#### [PROVIDED PASSAGE]
— Begin —

The Lindsay Lane swinging bridge in Criglersville has been closed for months following an inspection by VDOT, but that hasn’t stopped locals from decorating it for the holidays. Over the weekend, a heart was added to the closed sign in honor of Valentine’s Day.

The Lindsay Lane swinging bridge remains closed, but there could be light at the end of the tunnel.

Last week, VDOT Resident Engineer Carrie Shepheard presented the Madison County Board of Supervisors with updated estimates for renovating or replacing the bridge. The structure was closed in October after a VDOT inspection revealed it to be in disrepair. The Meadows Lane bridge, further down the road, was repaired enough to remain open.

In November, Shepheard presented two options for the Lindsay Lane bridge including a new swinging bridge at a VDOT estimate of $1.5-2 million; a pre-fabricated truss at $1-1.5 million or abandonment and demolition at approximately $100,000. She said the estimates were done factoring the replacement as a VDOT engineered project and some savings could be realized if the project were done locally. Those estimates included widening the bridge to 6 or 10 feet to make it ADA compliant.

During last week’s update, Shepheard presented estimates for rehabilitating or replacing the bridge with a 3 or 6 foot width, basically what is there now. Rehabbing the structure would keep the current foundation in place with the existing tower painted and all remaining elements replaced. Both options would require the right-of-way to be donated.

Rehabbing the Lindsay Lane bridge is estimated at approximately $749,000 if done by a contractor, approximately $439,000 if done by state VDOT workers. Replacing the bridge is estimated at nearly $997,000 if done by contractor, nearly $620,000 if done by state forces. Rehabbing the Meadow Lane bridge would cost approximately $735,000 if done by a contractor, $430,000 if done by state forces.

While the state forces option is clearly cheaper, Shepheard said there would likely be a significant time delay since VDOT is responsible for 1,700 bridges and structures. She said the preferred option would be using a contractor managed by VDOT.

— End —

#### [RECORDS SHOWN]
— Begin —

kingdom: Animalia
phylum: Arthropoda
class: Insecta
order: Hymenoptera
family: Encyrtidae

— End —
— Begin —

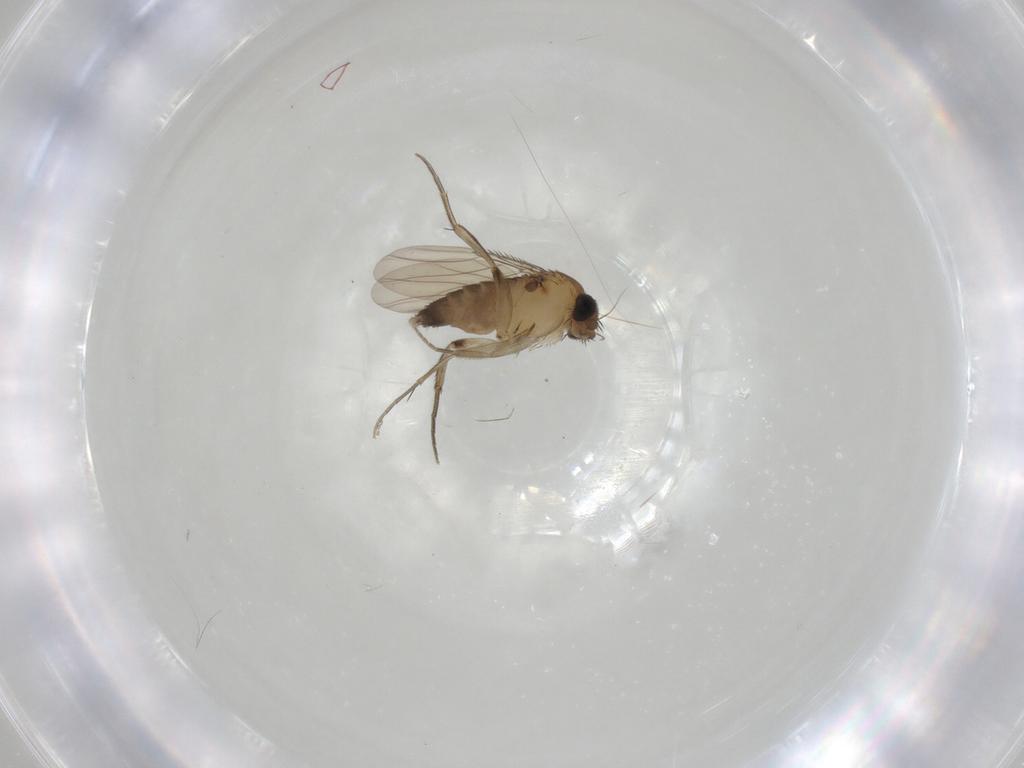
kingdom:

— End —
— Begin —

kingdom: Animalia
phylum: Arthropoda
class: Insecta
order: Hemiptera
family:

— End —

#### [TASK SET]
**a)** Answer these questions from the article on the Lindsay Lane swinging bridge above:
(i) In what month was the bridge closed?
(ii) What is the estimated cost of rehabbing the Lindsay Lane bridge if a contractor does the work?
(iii) How many bridges and structures is VDOT responsible for?
**b)** Carry on the article about the Lindsay Lane swinging bridge from the point where it stops.

#### [ANSWERS TO EACH TASK]
**a)**
(i) October
(ii) Approximately $749,000
(iii) 1,700

**b)**
As for funding, the options remain the same as in November—the transportation alternate funding program (TAFP) and the secondary six year plan telefees. The TAFP is an 80% federal, 20% local match and is awarded every two years via an application process. The next application deadline is Oct. 1, 2021 with funds awarded June 2022. Also a possibility is using the county’s telefees via the secondary six year plan which amounts to approximately $40,000 annually and could be used for the 20% match. According to Shepheard, traditional secondary six year plan funds aren’t applicable since the bridges don’t carry vehicle traffic. Also not applicable are department of conservation and recreation funds which go toward recreation trails.

“However the county wishes to proceed is how [we’ll go],” Shepheard said. “We’ll help to make it happen.”

Supervisor Carty Yowell asked once rehabilitated or replaced if VDOT would maintain the bridges to the level where they’d never have to be shut down again.

Shepheard said the bridges will have a life span, but VDOT would continue to maintain them in accordance with their procedures.

Another question is if the bridges can even be replaced with something that isn’t ADA compliant. Shepheard and a fellow engineer said a design exception would have to approved by the state, but it’s likely that would be given.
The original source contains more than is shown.